Need alternative proof to $ \exists x (k(x) \rightarrow t)$ entails $\forall x (k(x)) \rightarrow t $

Question

I tried to prove $ \exists x (k(x) \rightarrow t)$ entails $\forall x (k(x)) \rightarrow t $ as;

1. $ \exists x (k(x) \rightarrow t)$

2. $ \exists x (\neg k(x) \lor t)$

3. $ \exists x (\neg k(x)) \lor \exists x(t)$

4. $ \neg \forall x (k(x)) \lor \exists x(t)$

5. $ \neg \forall x (k(x)) \lor t$

6. $ \forall x (k(x)) \rightarrow t$

Also tried elimination and introduction on $ \forall$ and $ \exists$ operators, but couldn't find a smarter way out. I guess there should be a much more simpler way, any ideas?

Answer 1

We assume that : $x$ is not free in $t$.

Thus :

$∃x(k(x)→t)$ --- premise

1) $k(x)→t$ --- assumed [a] for $\exists$E

2) $∀xk(x)$ --- assumed [b]

3) $k(x)$ --- from 2) by $\forall$E

4) $t$ --- from 1) and 3) by $\rightarrow$E

5) $∀xk(x) \rightarrow t$ --- from 2) and 4) by $\rightarrow$I, discharging assumption [b]

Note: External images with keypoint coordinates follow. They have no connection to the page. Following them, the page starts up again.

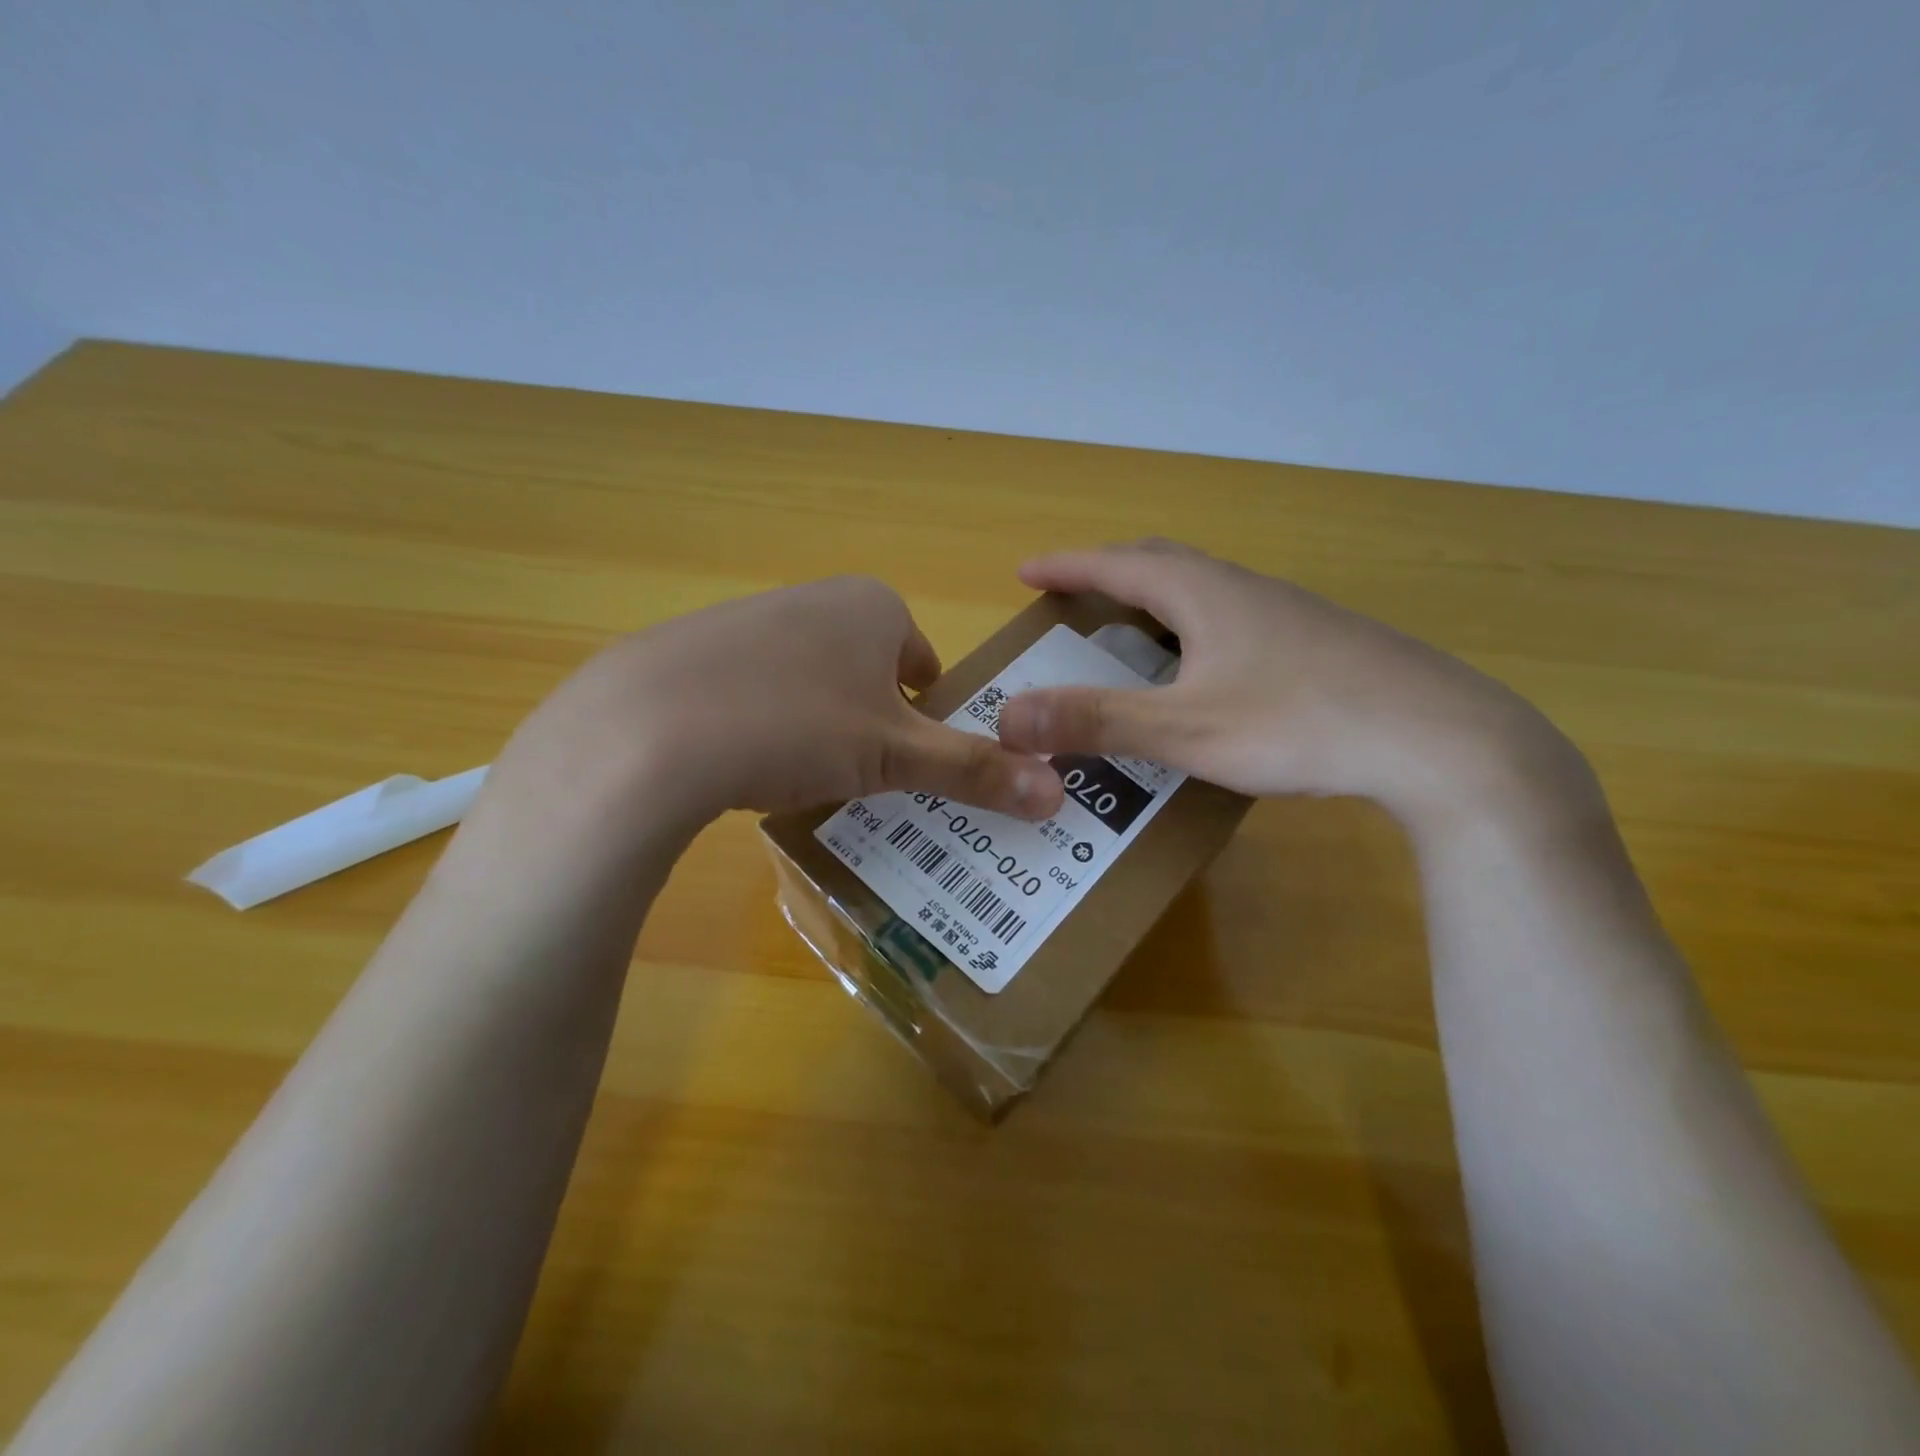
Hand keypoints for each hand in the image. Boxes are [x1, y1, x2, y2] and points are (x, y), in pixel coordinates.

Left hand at [485, 576, 1063, 842]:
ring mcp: (749, 617)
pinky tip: (739, 762)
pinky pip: (752, 689)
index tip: (907, 763)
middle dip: (871, 724)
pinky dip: (760, 724)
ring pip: (810, 680)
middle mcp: (815, 597)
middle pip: (867, 671)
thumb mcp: (895, 756)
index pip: (923, 663)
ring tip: (798, 775)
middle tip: (859, 778)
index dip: (923, 718)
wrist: (648, 728)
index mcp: (873, 605)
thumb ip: (975, 770)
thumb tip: (1059, 794)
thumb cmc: (797, 726)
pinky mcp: (694, 648)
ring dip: (818, 726)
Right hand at [996, 540, 1598, 834]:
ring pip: (1204, 591)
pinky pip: (1235, 619)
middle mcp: (1245, 590)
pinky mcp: (1320, 643)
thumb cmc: (1300, 725)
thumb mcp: (1185, 730)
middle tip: (1073, 594)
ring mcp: (1289, 614)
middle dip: (1108, 572)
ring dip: (1155, 599)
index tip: (1025, 570)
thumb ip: (1096, 721)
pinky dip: (1195, 629)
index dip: (1067, 566)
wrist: (1442, 741)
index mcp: (1206, 596)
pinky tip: (1206, 670)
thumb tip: (1009, 717)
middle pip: (1163, 563)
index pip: (1118, 564)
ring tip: (1129, 631)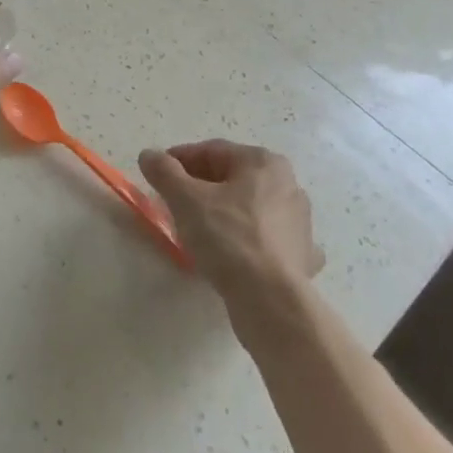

We have derived $∀xk(x) \rightarrow t$ from assumption [a] : $k(x)→t$. Due to the fact that $x$ is not free in $t$, we have that $x$ is not free in $∀xk(x) \rightarrow t$; thus the proviso for $\exists$E is fulfilled and we can derive :

6) $∀xk(x) \rightarrow t$ --- from 1) and 5) by $\exists$E, discharging assumption [a].

Thus, we have proved :

$∃x(k(x)→t) \vdash ∀xk(x) \rightarrow t$.